19. Hukuk Dairesi 2017/4445 E. , 2018/5793 K.
"İçtihat Metni"MAHKEMESİ :Ticaret Mahkemesi
Taraflar arasındaki itirazın iptali davasının yapılan yargılaması sonunda ilamda yazılı nedenlerden dolayı davanın kabulüne yönelik olarak verilen hükmün süresi içinde taraf vekillerince temyiz edilmesi üzerine dosya incelendi, gereği konuşulup düşünüldü.
- KARAR -
Davacı vekili, davacı şirketin, siparişler doğrultusunda davalı tarafından talep edilen ürünleri davalıya tedarik ettiğini, fakat davalı şirketin müvekkiline ödemesi gereken 14.679,79.-TL yi ödemediğini, ... 17. İcra Müdürlüğünün 2013/13320 Esas sayılı takip dosyasıyla icra takibi başlatıldığını ,davalı borçlunun 20.10.2013 tarihinde takibe itiraz ettiğini, itirazın iptaline, takibin devamına, asıl alacağın %20"sinden az olmamak kaydıyla icra inkar tazminatına hükmedilmesine karar verilmesini talep ve dava etmiştir.

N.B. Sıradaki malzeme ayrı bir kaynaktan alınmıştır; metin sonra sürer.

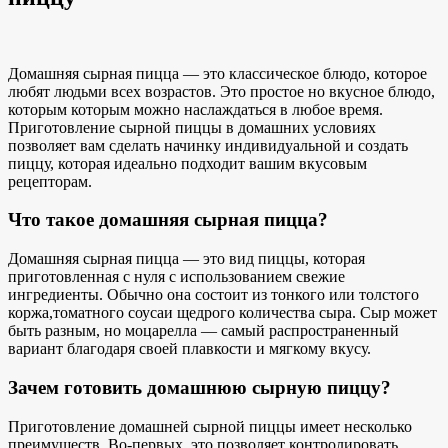
Домашняя сырная пицца — это
классическое блюдо, которое
любят
людьми всех возрастов. Это простое
но вкусное блюдо,
которым
которым можно наслаждаться в любое время.
Приготовление сырной пиццы в домашних условиях
позволяет вам сделать начинку индивидуальной и создать
пиццу, которая идеально подходит вашим вкусовым
рецепторам.
Что такое домашняя сырная пицца?
Домашняя сырная пицца — это вид пиццы, которая
приготовленная с нуля с использованием
свежие
ингредиенты
. Обычно она состоит из тонкого или толстого
коржа,
томатного соуса
и щедрого количества сыра. Сыр может
быть разным, но моцарелла — самый распространенный
вариант благодаря своей плавкости и мягкому вкусу.
Зачем готовить домашнюю сырную пиццу?
Приготовление домашней сырной пиццы имеет несколько
преимуществ. Во-первых, это позволяет контролировать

Davalı vekili, davalı şirketin davacı şirkete karşı muaccel olup da ödenmemiş bu miktarda borcu bulunmadığını, bir an için davacı şirketin alacaklı olduğu kabul edilse dahi, davacı şirketin anlaşmalara aykırı davranarak müvekkili şirketi zarara uğrattığını, davacı şirketin sözleşmelerden kaynaklanan borçlarını uygun şekilde ifa etmediğini ve hatta sözleşmelere aykırı davranarak müvekkili şirketi büyük zarara uğrattığını, öncelikle müvekkili şirketin maruz kaldığı zararın karşılanması gerektiğini beyan ederek davanın reddine karar verilmesini talep etmiştir.

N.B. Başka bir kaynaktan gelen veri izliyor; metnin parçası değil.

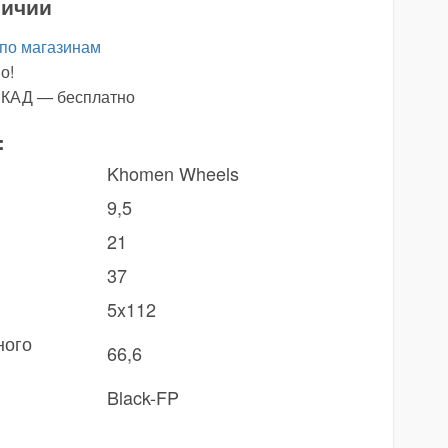
личии
 по магазинам
о!
х КАД — бесплатно
:
Khomen Wheels
9,5
21
37
5x112
ного
66,6
Black-FP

Mahkemece yapılan yargılama ve alınan bilirkişi raporu neticesinde, taraflar arasında İade Şartlı ürün Satış Anlaşmasının olduğu, ticari mal satımından kaynaklanan ve cari hesap şeklinde yürütüldüğü anlaşılan ticari ilişki olduğunun anlaşıldığı, dava dosyasında taraflar arasında düzenlenmiş yazılı bir cari hesap sözleşmesinin bulunmadığı, davalının kayıtlarında; davacı tarafından düzenlenen takip konusu 14.679,79 TL bedelli 10 adet faturanın davalı ticari defterlerine kaydedildiğini, davalının ticari defterlerine kayıtlı olan dava konusu 10 adet faturanın ödemelerine ait incelemelerde ; toplamı 13.629.43 TL nin ödendiğine dair kaydın bulunduğunun görüldüğünü, bu ödemelerle ilgili olarak ise herhangi bir belge ibraz edilmediği, davacının kayıtlarında ise; davacı tarafından düzenlenen takip konusu 14.679,79 TL bedelli 10 adet faturanın davacı ticari defterlerine kaydedildiği, davalı tarafından defterlere kaydedilen ödemelerle ilgili herhangi bir belge sunulmadığından ödemelerin gerçekleşmediği gerekçesiyle davanın kabulüne karar verilmiş hüküm taraf vekillerince temyiz edilmiştir.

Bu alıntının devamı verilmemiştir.